In today’s fast-paced world, the concept of patience as a virtue seems to be disappearing as people no longer want to wait for anything. When Netflix takes too long to load or the nearest Lyft is too far away, users quickly turn to alternative options. The demand for instant results isn’t just limited to consumer services like video streaming and ridesharing; It extends to the field of data analysis, especially when it comes to serving users at scale and automated decision-making flows. The ability to provide timely insights, make informed decisions, and take immediate action based on real-time data is becoming increasingly important. Companies like Confluent, Target and numerous others are industry leaders, because they leverage real-time analytics and data architectures that enable analytics-driven operations. This ability allows them to remain at the forefront of their respective industries.
This blog post introduces the concept of real-time analytics for data architects starting to explore design patterns and provides insights into how to define them, as well as the preferred building blocks and data architectures commonly used in this area.

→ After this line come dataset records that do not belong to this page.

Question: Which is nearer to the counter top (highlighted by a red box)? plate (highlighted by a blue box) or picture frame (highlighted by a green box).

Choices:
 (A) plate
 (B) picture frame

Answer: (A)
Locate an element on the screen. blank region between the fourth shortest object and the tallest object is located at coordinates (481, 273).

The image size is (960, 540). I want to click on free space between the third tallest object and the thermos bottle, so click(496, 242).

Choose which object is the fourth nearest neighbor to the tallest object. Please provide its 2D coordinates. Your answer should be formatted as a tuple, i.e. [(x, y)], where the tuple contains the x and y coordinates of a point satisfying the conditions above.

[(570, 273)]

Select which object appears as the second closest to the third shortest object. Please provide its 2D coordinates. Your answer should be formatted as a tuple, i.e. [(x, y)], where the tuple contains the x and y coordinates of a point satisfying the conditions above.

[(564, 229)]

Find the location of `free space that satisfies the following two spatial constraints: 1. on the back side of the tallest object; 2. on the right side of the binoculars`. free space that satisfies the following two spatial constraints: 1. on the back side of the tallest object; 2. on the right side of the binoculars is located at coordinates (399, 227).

What exactly is real-time analytics?
Real-time analytics are characterized by two fundamental characteristics: current data and quick insights. They are used in time-sensitive applications where the speed at which new events are converted into actionable insights is a matter of seconds.
On the other hand, traditional analytics, commonly known as business intelligence, refer to static representations of business data used primarily for reporting purposes. These analyzes are based on data warehouses such as Snowflake and Amazon Redshift and are visualized using business intelligence tools such as Tableau or PowerBI.
Unlike traditional analytics, which are based on historical data that can be days or weeks old, real-time analytics leverage fresh data and are deployed in operational workflows that require rapid responses to potentially complex queries.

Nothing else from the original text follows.